Dix ans après, les princes lombards de Salerne, pour repousser les incursions des musulmans, appellent de leur côté les Normands, qui, par la défense de Salerne, viennent inaugurer leur destinée en Italie. A la fin du Xe siècle et au commencement du XIe, l’arrivée de la marine pisane et vénitienne dans les deux mers de l’Italie méridionale et l’apparition des Normands à Salerne semblent partout annoncer en Italie l’ascendant décisif de l’avenir sur le passé. Des puissances nouvelles, peu redoutées il y a encore un siècle, et d’autres entièrement inconnues, — Venise et Pise d’une part, les Normands de l’autre part, — entrent dans l’histoire et vont bientôt la dominer, tandis que les vieilles puissances, — le bas-empire, les principautés lombardes, — s’effacent peu à peu devant les nouveaux maîtres du destin.
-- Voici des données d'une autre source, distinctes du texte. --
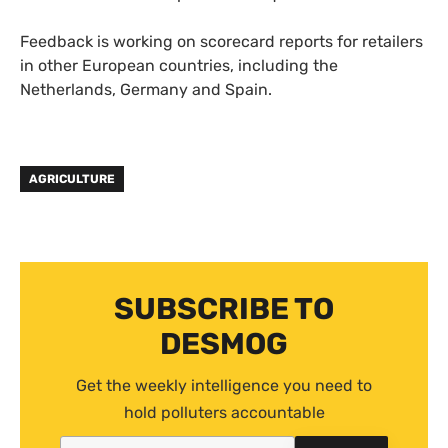
Feedback is working on scorecard reports for retailers
in other European countries, including the
Netherlands, Germany and Spain.
AGRICULTURE
SUBSCRIBE TO
DESMOG
Get the weekly intelligence you need to
hold polluters accountable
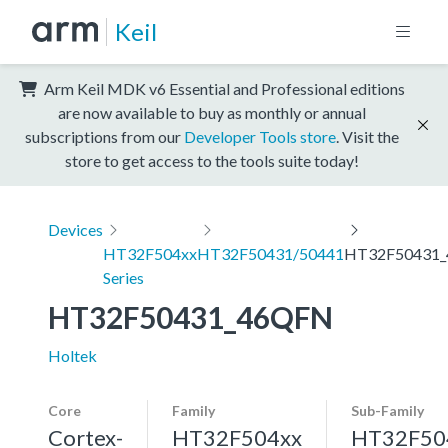
Keil
Arm Keil MDK v6 Essential and Professional editions
are now available to buy as monthly or annual
subscriptions from our
Developer Tools store
. Visit the
store to get access to the tools suite today!
Devices
HT32F504xx
HT32F50431/50441
HT32F50431
Series
HT32F50431_46QFN
Holtek
Core
Family
Sub-Family
Cortex-
HT32F504xx
HT32F50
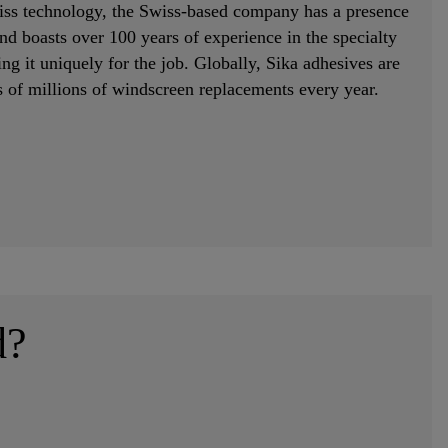
ss technology, the Swiss-based company has a presence
nd boasts over 100 years of experience in the specialty
ng it uniquely for the job. Globally, Sika adhesives are
s of millions of windscreen replacements every year.
d?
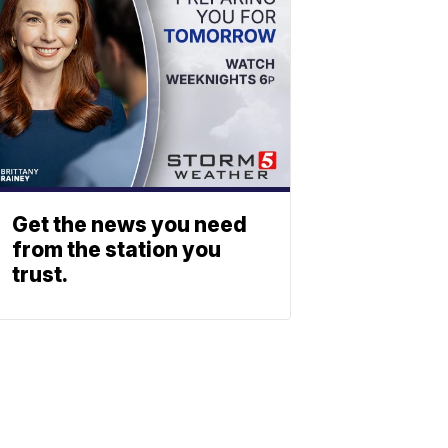
Get the news you need
from the station you
trust.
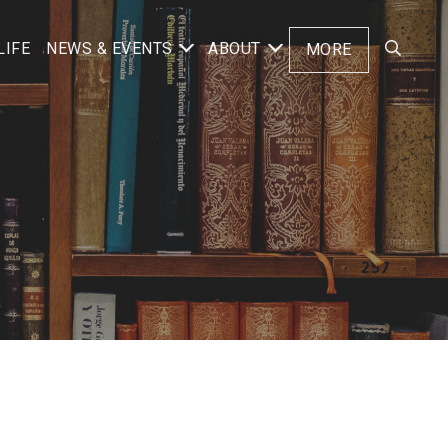
LIFE
NEWS & EVENTS
ABOUT
MORE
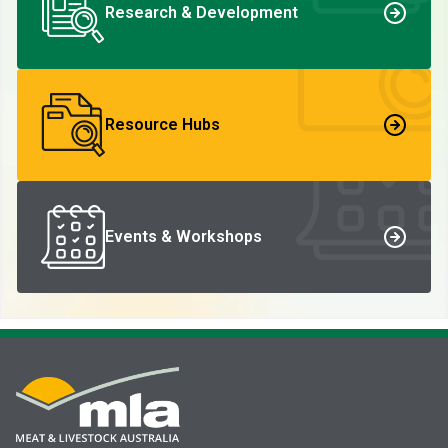
Research & Development
Resource Hubs
Events & Workshops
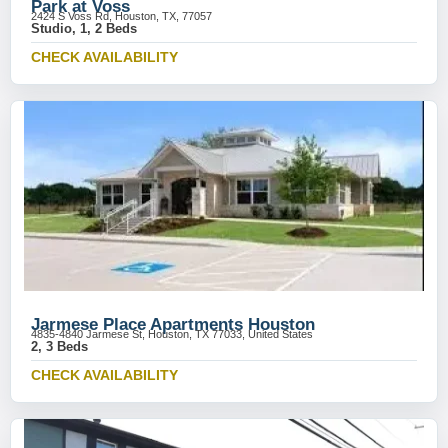
Park at Voss
2424 S Voss Rd, Houston, TX, 77057
Studio, 1, 2 Beds
CHECK AVAILABILITY
Jarmese Place Apartments Houston
4835-4840 Jarmese St, Houston, TX 77033, United States
2, 3 Beds
CHECK AVAILABILITY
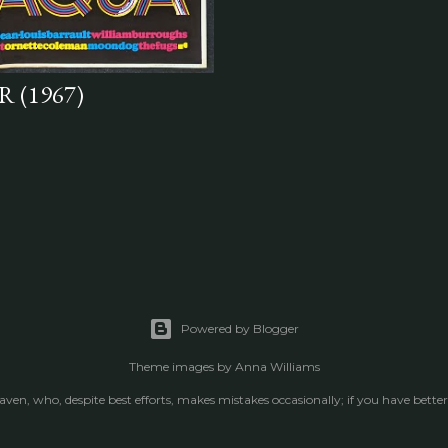
 (1967)
Powered by Blogger
Theme images by
Anna Williams
raven, who, despite best efforts, makes mistakes occasionally; if you have better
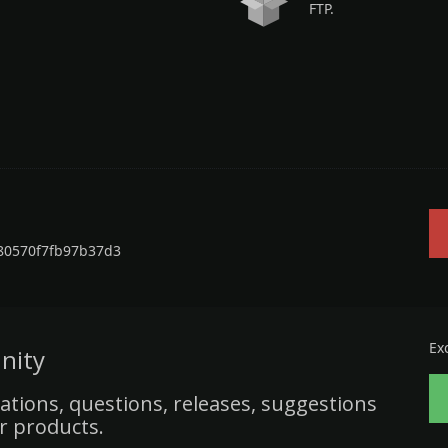
FTP.
80570f7fb97b37d3
Ex
nity
ations, questions, releases, suggestions
r products.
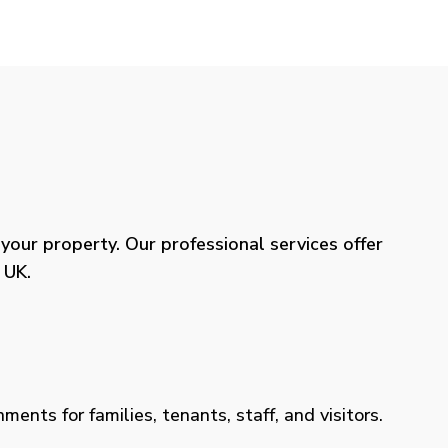
our property. Our professional services offer
 UK.
ents for families, tenants, staff, and visitors.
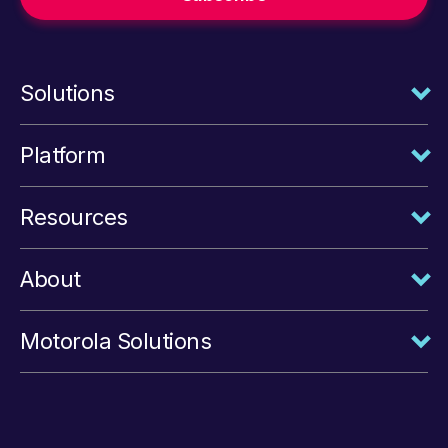
Solutions
Platform
Resources
About
Motorola Solutions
La chute définitive des Byzantins dans l’Italie méridionale est représentée tout entière dans la biographie de Maniaces, général byzantin, ou plutôt un de ces capitaines d’aventure qui se font place par leur talent et par leur audace à travers la confusion du bas-empire, et auxquels il n’a manqué pour être empereurs que le succès d’une révolte ou d’une conspiration. Les aventures de Maniaces sont celles de je ne sais combien d’aventuriers qui l’avaient précédé. Son nom a dans l’histoire un peu plus de relief que les

  1. Grandeur et Décadence des Romains, ch. XXIII.